Exercise prompt →
Where "laundry" occurs in a line of the entries below, copy that line.

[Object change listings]
————————

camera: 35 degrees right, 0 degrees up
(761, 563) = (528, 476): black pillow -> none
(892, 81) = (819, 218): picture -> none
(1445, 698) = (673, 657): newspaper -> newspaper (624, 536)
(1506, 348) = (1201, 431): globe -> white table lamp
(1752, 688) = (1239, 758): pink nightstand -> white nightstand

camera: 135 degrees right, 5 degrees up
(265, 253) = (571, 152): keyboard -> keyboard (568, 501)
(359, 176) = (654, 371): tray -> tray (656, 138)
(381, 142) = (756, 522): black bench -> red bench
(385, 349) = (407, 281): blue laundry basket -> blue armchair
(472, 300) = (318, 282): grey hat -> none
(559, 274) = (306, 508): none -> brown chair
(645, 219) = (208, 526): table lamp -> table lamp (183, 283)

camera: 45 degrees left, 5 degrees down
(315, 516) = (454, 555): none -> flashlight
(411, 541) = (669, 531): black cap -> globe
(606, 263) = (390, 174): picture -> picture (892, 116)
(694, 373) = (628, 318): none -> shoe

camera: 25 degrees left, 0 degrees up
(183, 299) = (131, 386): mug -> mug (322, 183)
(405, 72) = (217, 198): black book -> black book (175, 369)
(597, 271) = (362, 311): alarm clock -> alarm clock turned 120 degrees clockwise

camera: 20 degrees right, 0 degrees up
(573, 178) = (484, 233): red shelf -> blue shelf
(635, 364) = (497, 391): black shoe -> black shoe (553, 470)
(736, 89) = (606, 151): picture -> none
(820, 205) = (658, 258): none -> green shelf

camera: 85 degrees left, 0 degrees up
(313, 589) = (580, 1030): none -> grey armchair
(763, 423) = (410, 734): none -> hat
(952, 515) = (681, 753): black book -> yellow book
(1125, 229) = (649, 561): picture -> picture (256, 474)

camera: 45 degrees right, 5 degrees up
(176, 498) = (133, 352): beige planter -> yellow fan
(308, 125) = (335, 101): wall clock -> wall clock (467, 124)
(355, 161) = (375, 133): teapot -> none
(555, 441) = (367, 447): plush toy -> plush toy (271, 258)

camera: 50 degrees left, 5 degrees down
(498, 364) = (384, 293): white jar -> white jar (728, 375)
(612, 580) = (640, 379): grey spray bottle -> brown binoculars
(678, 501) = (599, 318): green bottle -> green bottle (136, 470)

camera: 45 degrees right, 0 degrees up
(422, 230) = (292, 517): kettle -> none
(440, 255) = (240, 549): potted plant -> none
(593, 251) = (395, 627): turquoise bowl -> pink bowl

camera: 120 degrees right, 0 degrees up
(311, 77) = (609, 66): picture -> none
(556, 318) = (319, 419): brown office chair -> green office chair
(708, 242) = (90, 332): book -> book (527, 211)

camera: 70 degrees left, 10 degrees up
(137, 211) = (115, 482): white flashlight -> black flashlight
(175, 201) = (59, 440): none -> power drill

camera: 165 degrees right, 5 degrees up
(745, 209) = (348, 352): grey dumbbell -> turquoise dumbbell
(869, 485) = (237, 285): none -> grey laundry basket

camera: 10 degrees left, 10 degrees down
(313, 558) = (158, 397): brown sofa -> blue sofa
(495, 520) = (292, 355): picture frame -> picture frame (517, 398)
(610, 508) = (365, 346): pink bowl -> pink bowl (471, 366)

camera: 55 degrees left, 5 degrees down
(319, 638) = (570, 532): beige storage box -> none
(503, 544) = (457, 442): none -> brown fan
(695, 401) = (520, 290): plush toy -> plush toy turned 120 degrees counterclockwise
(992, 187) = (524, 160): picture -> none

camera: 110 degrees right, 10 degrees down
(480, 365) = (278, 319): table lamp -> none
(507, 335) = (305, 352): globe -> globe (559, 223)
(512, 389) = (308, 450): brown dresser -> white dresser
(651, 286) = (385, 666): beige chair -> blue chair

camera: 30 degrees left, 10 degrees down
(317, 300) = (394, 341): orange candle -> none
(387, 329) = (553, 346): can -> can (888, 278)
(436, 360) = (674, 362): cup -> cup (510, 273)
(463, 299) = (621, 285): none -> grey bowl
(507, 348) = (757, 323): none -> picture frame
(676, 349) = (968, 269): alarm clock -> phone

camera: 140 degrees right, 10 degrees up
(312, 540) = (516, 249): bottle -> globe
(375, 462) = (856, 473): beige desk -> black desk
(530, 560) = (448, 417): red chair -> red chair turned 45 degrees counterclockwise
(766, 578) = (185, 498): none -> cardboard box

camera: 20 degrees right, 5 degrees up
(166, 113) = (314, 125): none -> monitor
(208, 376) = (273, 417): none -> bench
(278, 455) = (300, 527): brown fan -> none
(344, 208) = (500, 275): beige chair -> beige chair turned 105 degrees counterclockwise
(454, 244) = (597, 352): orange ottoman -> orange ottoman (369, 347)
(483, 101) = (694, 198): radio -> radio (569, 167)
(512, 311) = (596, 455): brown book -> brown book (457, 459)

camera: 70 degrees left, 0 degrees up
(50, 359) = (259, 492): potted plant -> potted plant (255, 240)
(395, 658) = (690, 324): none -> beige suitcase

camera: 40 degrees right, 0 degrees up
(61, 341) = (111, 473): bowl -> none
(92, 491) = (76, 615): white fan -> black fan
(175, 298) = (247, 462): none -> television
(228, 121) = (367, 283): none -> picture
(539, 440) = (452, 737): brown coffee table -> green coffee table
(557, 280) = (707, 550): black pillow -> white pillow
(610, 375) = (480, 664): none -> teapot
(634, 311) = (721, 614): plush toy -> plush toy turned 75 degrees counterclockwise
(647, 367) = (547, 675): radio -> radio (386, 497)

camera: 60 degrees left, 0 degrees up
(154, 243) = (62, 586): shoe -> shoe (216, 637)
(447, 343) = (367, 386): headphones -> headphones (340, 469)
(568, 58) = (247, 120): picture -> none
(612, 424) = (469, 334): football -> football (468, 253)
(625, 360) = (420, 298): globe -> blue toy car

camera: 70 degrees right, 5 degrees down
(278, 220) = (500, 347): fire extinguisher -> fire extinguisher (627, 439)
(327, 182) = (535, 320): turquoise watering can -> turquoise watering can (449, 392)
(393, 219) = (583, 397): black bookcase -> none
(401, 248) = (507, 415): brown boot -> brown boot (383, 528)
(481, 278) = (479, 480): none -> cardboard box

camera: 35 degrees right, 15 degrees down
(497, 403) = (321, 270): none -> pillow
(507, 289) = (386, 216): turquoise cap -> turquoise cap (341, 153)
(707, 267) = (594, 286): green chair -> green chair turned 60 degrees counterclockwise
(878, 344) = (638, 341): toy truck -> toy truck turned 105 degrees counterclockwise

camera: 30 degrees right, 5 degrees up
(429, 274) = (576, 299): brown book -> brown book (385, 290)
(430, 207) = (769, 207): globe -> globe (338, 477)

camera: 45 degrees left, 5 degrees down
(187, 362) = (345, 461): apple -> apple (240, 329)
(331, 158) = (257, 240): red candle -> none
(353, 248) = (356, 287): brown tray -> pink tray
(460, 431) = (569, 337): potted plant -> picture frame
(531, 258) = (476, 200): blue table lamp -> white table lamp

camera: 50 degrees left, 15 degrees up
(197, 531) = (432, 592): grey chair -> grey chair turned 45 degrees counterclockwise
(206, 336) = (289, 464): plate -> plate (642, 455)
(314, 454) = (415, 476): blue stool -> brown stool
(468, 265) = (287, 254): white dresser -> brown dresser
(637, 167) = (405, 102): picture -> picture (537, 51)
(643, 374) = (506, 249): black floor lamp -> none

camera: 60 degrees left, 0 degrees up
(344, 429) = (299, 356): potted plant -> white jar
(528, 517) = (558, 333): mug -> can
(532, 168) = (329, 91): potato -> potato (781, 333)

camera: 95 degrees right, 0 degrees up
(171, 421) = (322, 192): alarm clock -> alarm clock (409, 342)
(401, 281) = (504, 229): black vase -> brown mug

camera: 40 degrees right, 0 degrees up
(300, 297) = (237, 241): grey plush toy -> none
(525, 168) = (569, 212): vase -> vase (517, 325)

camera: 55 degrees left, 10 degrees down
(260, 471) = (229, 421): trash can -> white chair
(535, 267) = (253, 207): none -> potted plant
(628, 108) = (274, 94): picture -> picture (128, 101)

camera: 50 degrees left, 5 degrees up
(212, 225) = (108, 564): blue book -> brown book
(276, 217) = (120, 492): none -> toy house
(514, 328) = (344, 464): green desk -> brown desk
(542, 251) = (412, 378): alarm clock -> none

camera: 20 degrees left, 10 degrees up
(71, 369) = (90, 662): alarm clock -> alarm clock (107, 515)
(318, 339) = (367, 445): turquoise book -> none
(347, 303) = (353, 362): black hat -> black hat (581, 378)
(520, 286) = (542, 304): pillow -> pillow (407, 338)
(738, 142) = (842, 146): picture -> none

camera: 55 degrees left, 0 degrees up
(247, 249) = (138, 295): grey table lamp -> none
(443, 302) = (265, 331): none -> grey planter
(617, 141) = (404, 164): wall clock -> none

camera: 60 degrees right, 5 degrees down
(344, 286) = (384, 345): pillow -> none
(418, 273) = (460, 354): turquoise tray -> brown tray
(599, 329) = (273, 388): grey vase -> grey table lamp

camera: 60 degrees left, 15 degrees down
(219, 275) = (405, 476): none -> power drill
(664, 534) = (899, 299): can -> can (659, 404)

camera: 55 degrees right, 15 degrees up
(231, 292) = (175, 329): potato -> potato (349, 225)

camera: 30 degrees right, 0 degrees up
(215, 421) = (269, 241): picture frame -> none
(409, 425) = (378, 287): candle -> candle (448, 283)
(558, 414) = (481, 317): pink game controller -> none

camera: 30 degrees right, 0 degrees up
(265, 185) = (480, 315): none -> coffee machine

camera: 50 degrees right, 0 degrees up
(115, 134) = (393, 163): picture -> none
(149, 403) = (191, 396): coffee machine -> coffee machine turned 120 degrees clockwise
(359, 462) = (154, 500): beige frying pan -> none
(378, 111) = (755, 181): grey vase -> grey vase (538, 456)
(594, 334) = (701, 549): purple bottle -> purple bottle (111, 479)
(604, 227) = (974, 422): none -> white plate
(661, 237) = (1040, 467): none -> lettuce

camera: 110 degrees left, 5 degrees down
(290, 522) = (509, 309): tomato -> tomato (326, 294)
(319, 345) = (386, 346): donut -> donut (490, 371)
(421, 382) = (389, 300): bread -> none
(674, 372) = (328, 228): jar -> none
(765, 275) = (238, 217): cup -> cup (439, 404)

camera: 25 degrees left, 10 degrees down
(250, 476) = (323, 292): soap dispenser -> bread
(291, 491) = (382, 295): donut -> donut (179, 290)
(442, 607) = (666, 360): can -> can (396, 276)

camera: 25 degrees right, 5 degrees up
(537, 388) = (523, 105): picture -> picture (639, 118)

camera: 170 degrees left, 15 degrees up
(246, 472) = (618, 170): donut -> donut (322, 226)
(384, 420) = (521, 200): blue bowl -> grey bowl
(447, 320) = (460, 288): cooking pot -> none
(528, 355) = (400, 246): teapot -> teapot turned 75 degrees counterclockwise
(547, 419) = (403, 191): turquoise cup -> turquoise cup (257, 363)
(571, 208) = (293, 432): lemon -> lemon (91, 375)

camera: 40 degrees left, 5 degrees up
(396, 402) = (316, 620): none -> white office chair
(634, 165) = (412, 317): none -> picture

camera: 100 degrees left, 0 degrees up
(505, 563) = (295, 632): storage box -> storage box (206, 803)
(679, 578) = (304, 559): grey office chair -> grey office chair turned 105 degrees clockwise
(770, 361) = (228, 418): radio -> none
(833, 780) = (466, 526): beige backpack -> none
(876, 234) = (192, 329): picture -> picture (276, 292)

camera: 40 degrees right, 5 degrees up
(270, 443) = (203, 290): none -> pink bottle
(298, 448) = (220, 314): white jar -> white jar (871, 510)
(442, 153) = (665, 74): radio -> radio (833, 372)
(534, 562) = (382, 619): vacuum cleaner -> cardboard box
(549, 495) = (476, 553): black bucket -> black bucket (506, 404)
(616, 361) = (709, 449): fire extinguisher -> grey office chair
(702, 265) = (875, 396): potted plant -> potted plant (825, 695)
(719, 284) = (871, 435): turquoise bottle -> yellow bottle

————————

Answer to the problem →
(385, 349) = (407, 281): blue laundry basket -> blue armchair
(869, 485) = (237, 285): none -> grey laundry basket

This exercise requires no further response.